→ Source document
Russia-Ukraine crisis

Ukraine pleads for total Russian energy ban, braces for assault in the east and south

Ukraine pleads for total Russian energy ban, braces for assault in the east and south

BUCHA'S DEAD. A funeral service employee looks at bodies of civilians, collected from streets to local cemetery, as Russia's attack on Ukraine continues, in the town of Bucha, outside Kyiv, Ukraine April 6, 2022.

Oleg Pereverzev/Reuters

(2nd UPDATE) 'Sanctions against Russia must be ruinous enough for us to end this terrible war,' Andriy Yermak, head of Ukraine's presidential office, says

LVIV, Ukraine – Ukraine stepped up calls on Thursday, April 7, for financial sanctions crippling enough to force Moscow to end the war as its officials rushed to evacuate civilians from cities and towns in the east before an anticipated major Russian offensive there.

The democratic world must stop buying Russian oil and cut off Russian banks from the international finance system, President Volodymyr Zelenskiy said, adding that economic concerns should not come above punishment for civilian deaths that Ukraine and many of its Western allies have condemned as war crimes.

“Once and for all, we can teach Russia and any other potential aggressors that those who choose war always lose,” Zelenskiy said in an address to the Greek parliament. “Those who blackmail Europe with economic and energy crisis always lose.”

Washington, which banned Russian oil imports last month, took further steps on Wednesday to isolate Moscow, sanctioning two major lenders and President Vladimir Putin’s two adult daughters, and banning US investment in Russia. Washington also called for Russia’s expulsion from the Group of 20 major economies.

→ Source material
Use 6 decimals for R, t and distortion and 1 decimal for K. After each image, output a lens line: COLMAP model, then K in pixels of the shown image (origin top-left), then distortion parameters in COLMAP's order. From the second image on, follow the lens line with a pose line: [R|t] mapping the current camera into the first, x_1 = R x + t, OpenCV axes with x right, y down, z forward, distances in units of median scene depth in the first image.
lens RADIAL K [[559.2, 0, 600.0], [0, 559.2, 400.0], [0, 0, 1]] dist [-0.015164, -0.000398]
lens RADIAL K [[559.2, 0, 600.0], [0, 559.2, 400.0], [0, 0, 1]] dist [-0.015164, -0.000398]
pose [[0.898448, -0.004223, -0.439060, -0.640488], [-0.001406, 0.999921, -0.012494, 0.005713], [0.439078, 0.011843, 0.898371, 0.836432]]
--
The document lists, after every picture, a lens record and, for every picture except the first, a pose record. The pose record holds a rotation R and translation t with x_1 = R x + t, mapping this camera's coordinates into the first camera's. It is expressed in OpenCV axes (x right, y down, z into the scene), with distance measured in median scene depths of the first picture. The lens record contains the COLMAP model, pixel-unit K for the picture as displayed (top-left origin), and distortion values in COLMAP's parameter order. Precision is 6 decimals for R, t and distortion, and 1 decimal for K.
==
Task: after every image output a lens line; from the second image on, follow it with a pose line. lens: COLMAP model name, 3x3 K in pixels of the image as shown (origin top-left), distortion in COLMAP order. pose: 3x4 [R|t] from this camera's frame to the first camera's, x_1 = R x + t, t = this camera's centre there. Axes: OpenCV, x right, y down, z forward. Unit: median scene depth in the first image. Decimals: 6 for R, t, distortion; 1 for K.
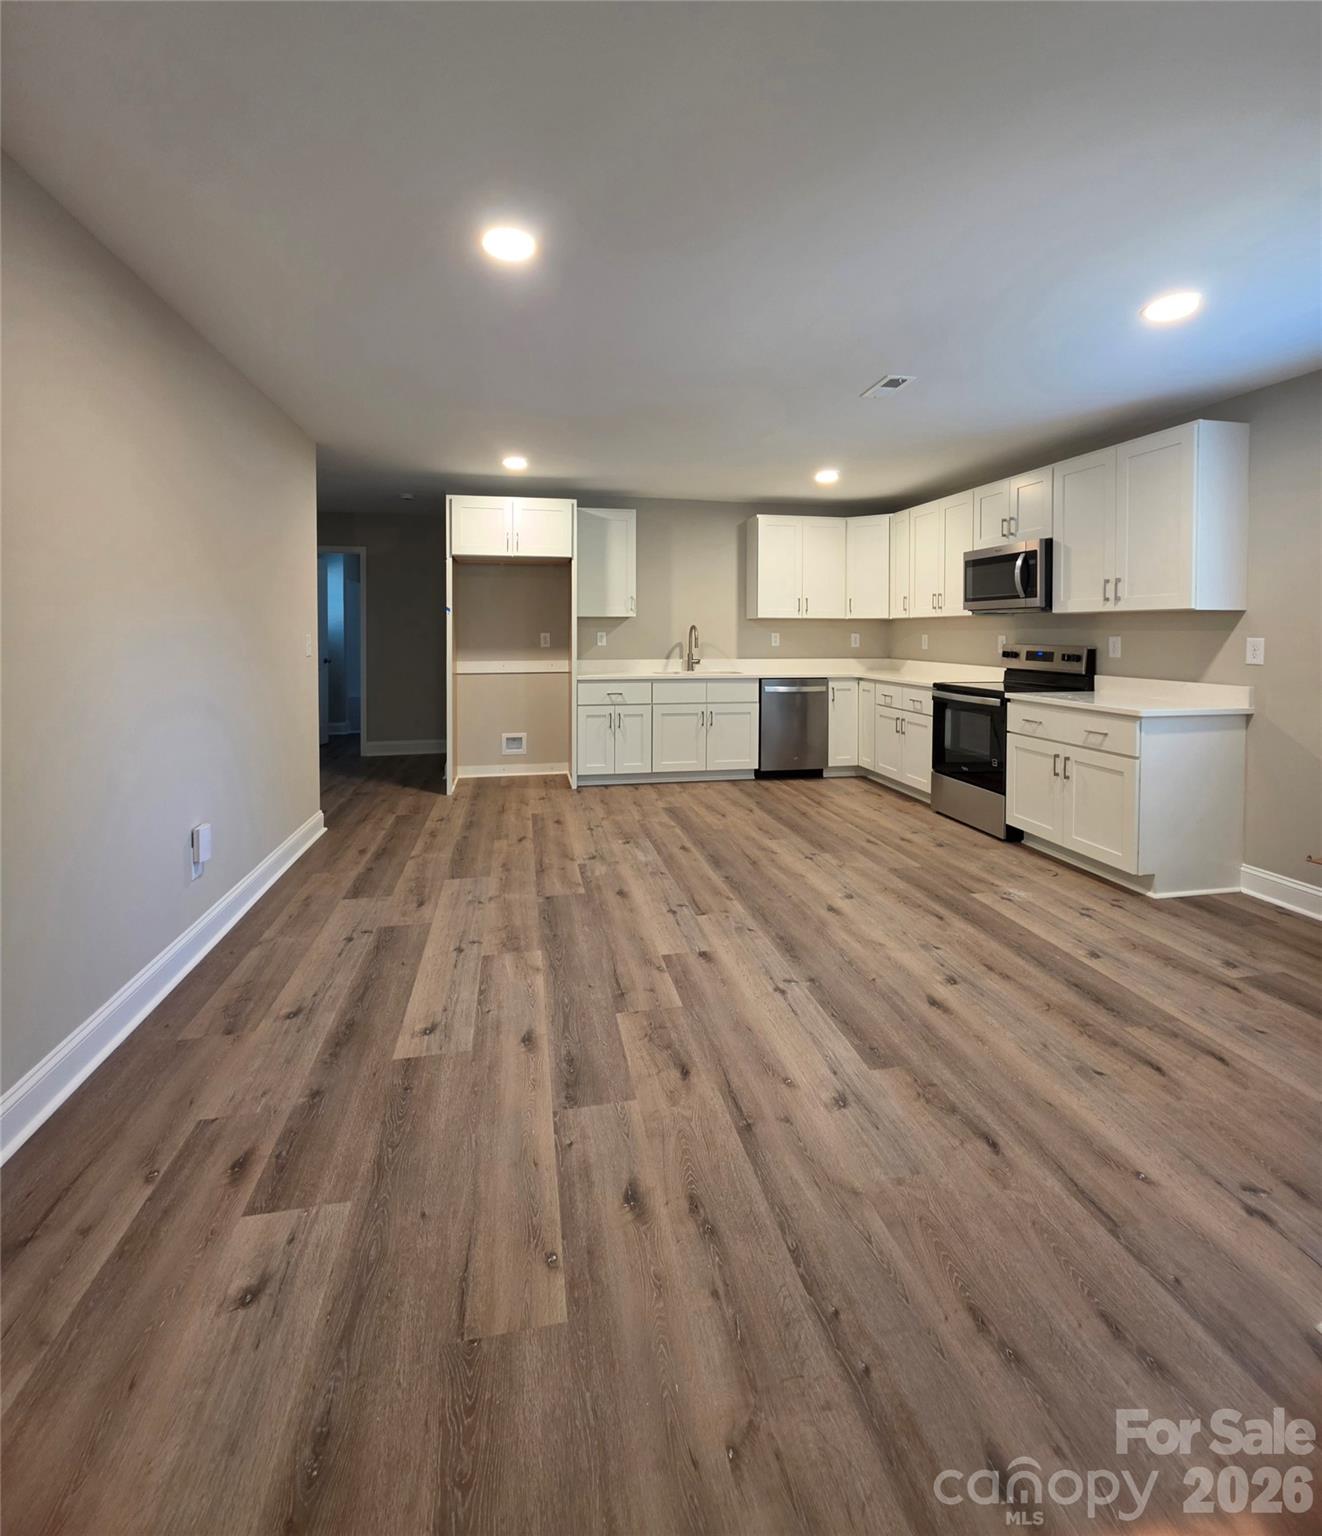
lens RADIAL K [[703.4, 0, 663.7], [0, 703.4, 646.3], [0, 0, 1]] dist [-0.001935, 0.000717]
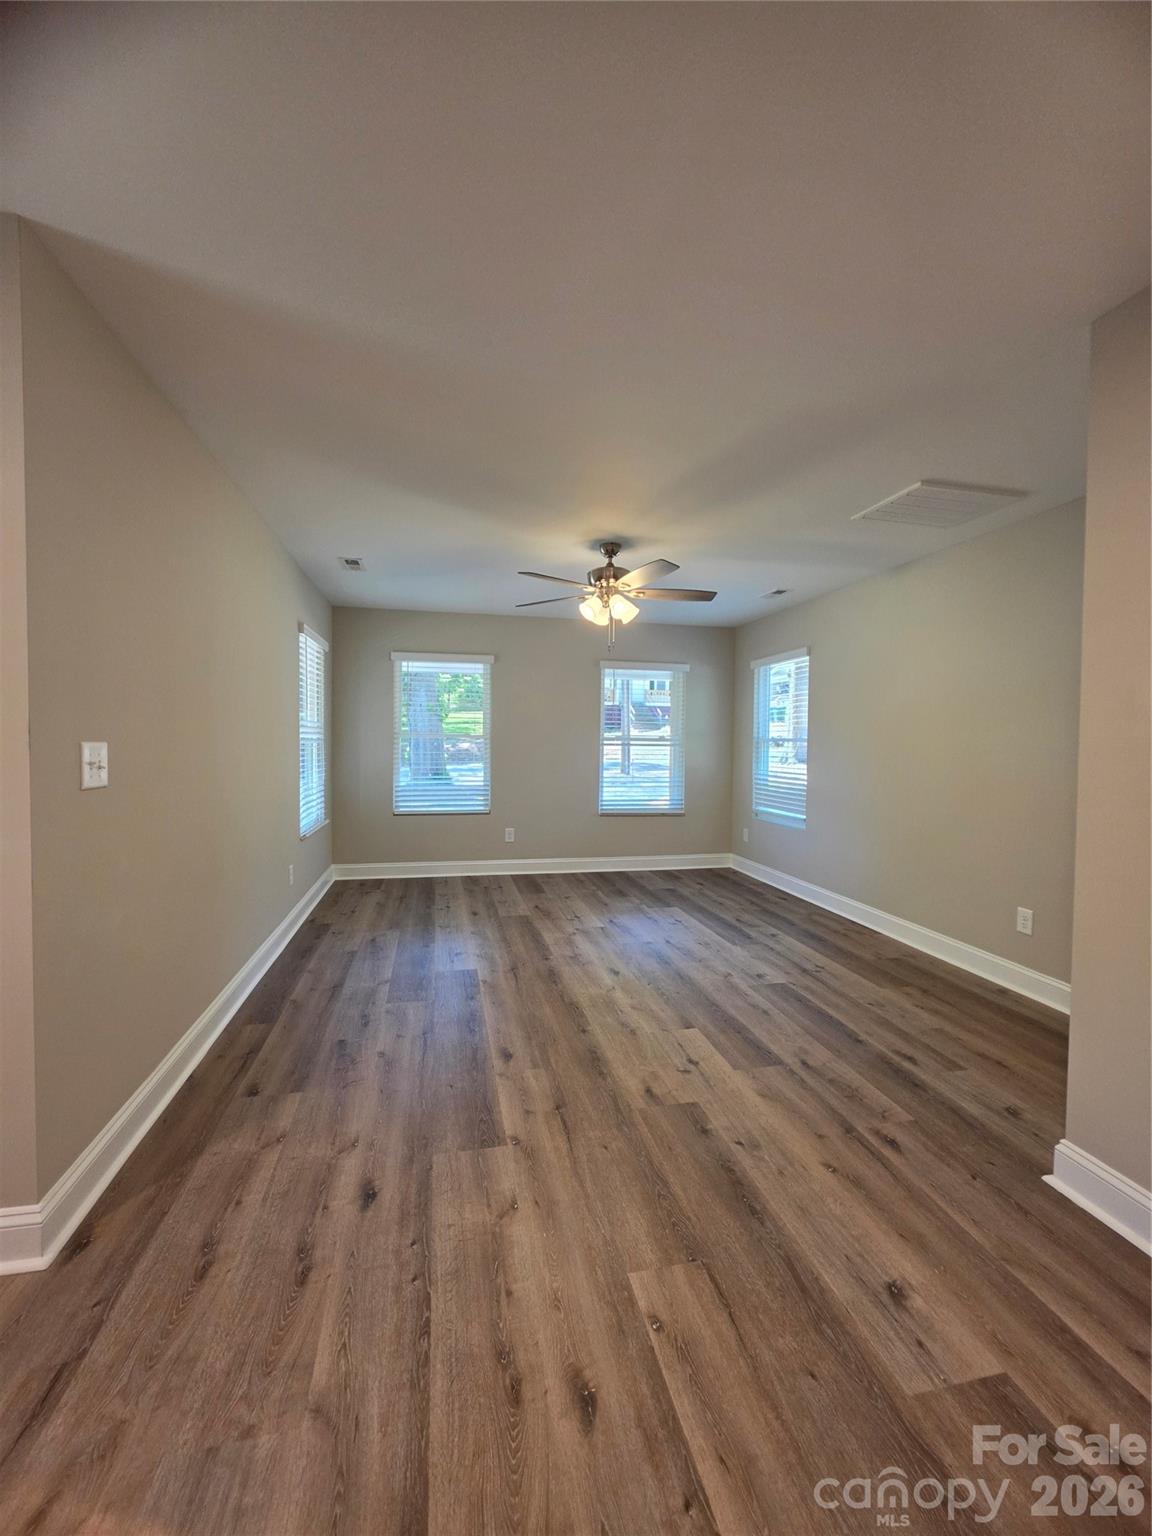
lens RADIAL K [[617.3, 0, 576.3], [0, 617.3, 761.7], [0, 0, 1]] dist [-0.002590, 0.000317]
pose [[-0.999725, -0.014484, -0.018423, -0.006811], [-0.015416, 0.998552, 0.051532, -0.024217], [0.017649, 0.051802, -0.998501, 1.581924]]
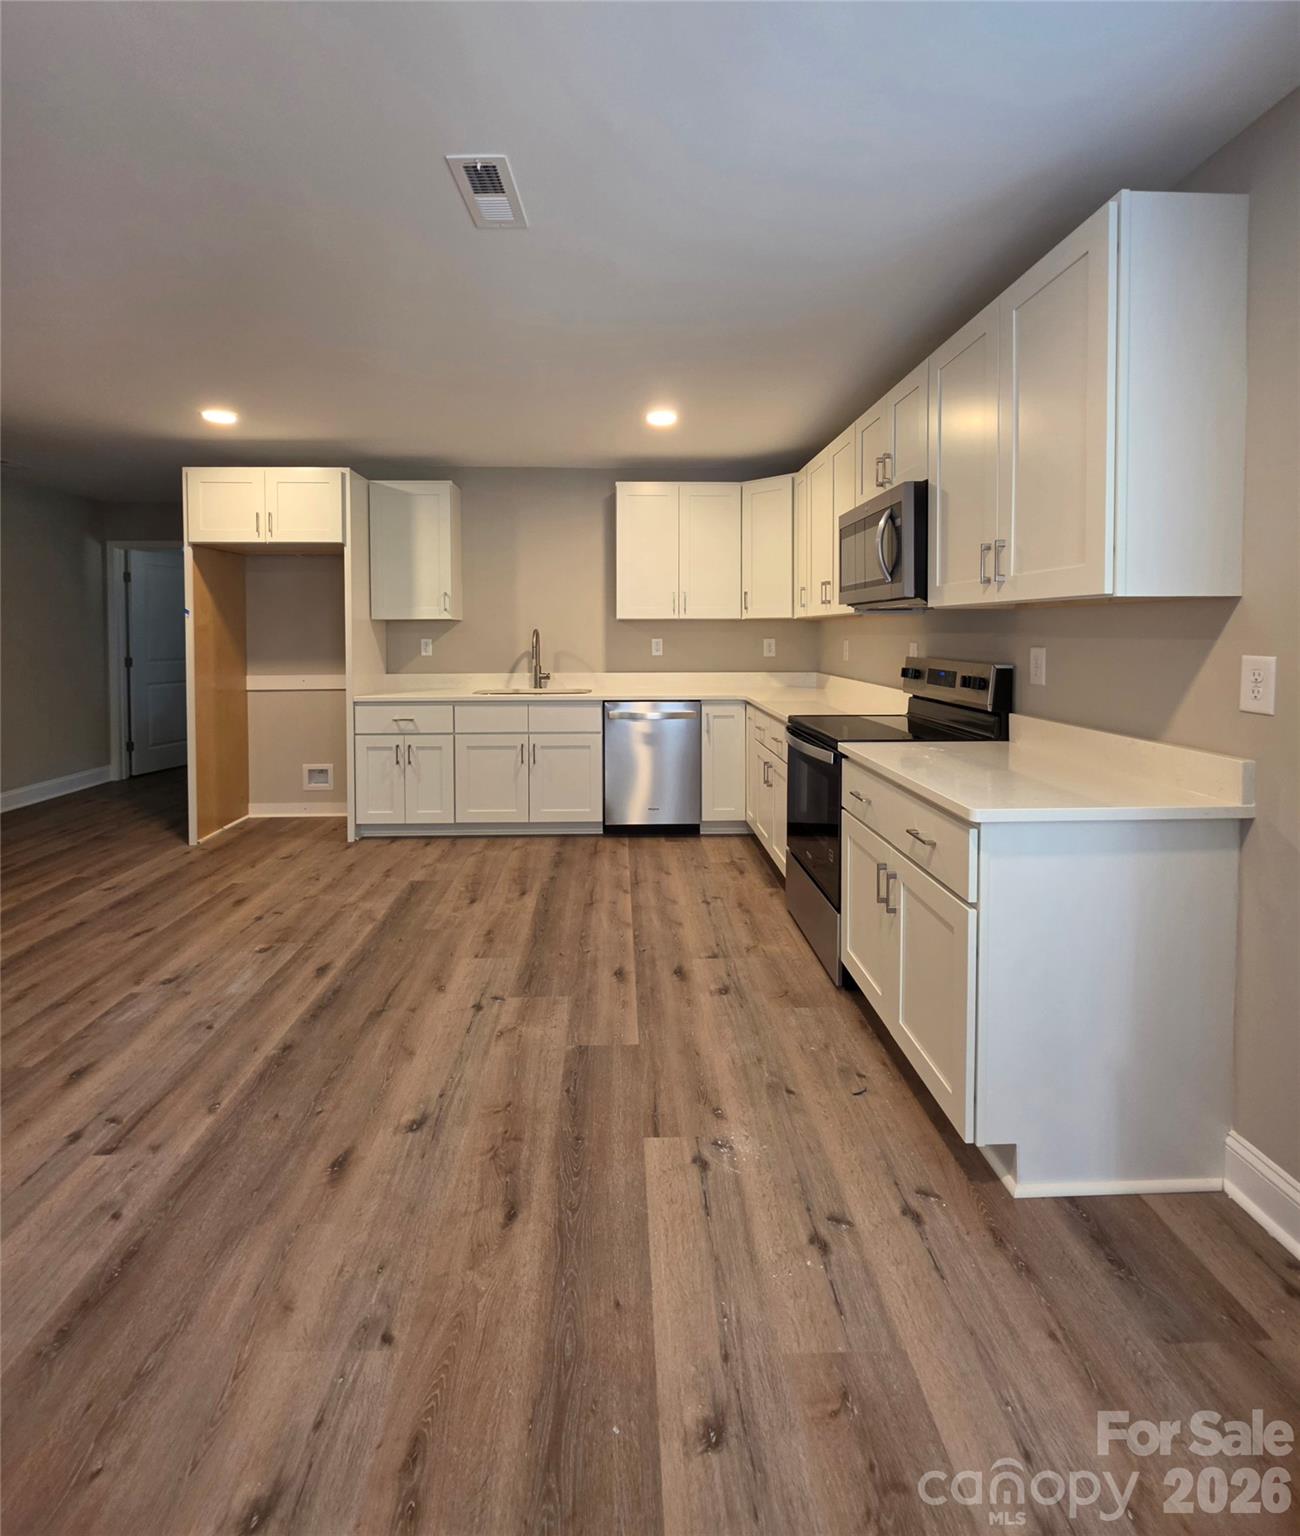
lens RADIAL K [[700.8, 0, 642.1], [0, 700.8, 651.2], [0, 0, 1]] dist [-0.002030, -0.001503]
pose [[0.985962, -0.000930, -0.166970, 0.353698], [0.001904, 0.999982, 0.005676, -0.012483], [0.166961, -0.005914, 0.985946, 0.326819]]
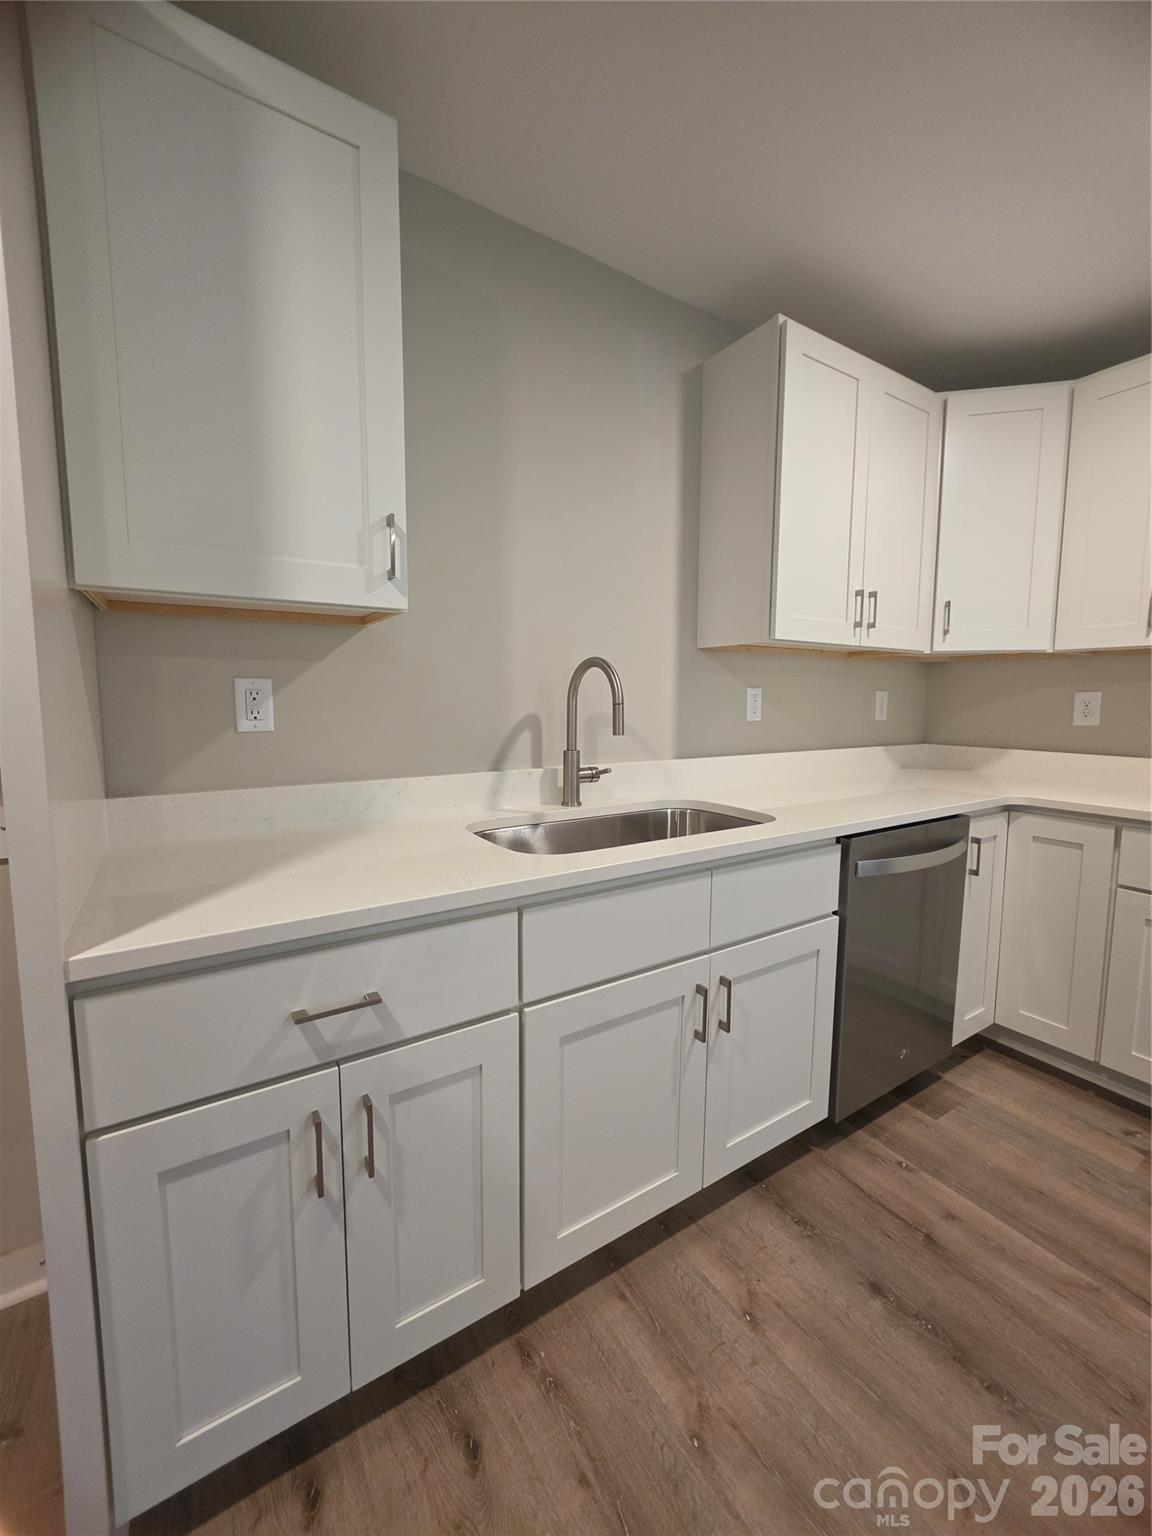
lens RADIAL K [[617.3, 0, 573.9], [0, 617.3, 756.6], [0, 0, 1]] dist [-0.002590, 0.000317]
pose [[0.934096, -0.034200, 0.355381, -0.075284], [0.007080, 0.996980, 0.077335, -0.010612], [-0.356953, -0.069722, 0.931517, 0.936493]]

→ What is needed
In the article about Ukraine's call for a Russian energy ban, what position does Andriy Yermak hold?

→ Answer to the exercise
He is head of Ukraine's presidential office.